■ Exercise prompt ■
Quote the data below from its beginning through the line that contains "The reading is ft³ 27.08", including that line. Leave the pictures out of your answer.

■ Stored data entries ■
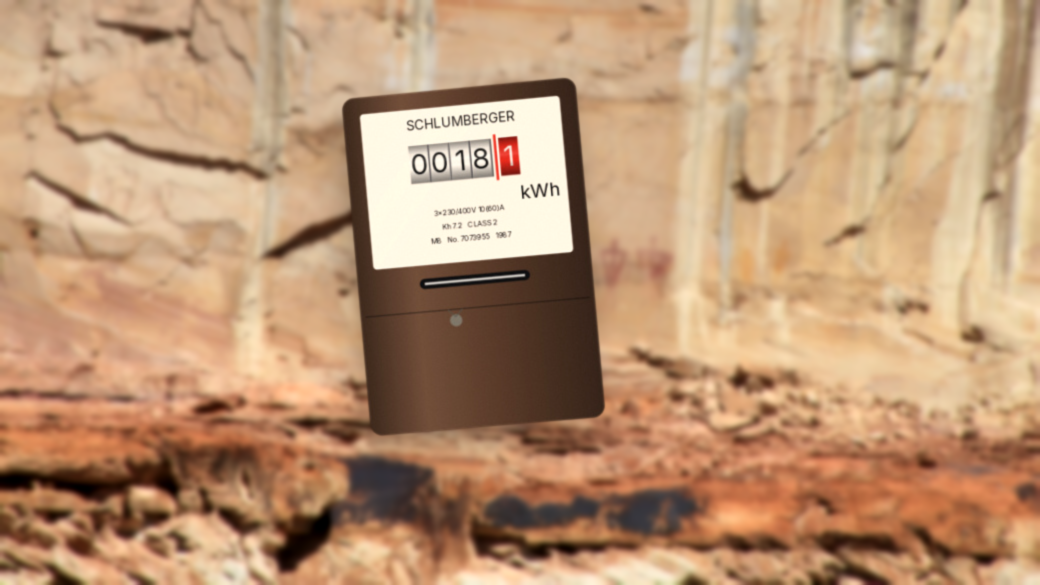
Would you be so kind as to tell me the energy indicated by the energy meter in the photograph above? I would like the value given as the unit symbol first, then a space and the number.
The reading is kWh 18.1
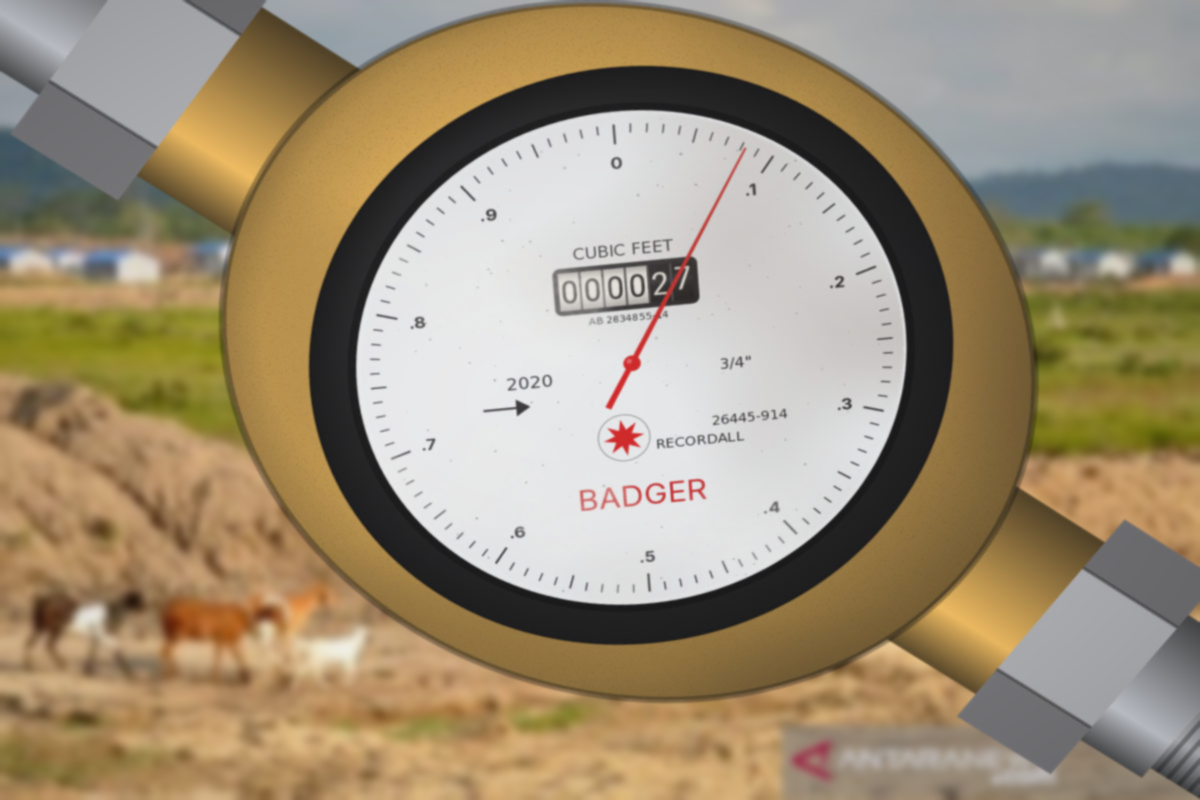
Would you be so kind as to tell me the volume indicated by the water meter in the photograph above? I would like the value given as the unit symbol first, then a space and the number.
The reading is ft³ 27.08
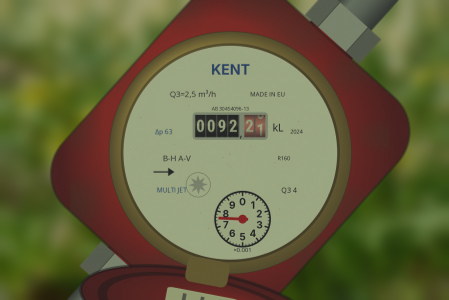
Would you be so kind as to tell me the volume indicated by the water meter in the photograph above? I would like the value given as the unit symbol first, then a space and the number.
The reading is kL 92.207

■ Task output ■
Would you be so kind as to tell me the energy indicated by the energy meter in the photograph above? I would like the value given as the unit symbol first, then a space and the number.
The reading is kWh 18.1
Would you be so kind as to tell me the volume indicated by the water meter in the photograph above? I would like the value given as the unit symbol first, then a space and the number.
The reading is ft³ 27.08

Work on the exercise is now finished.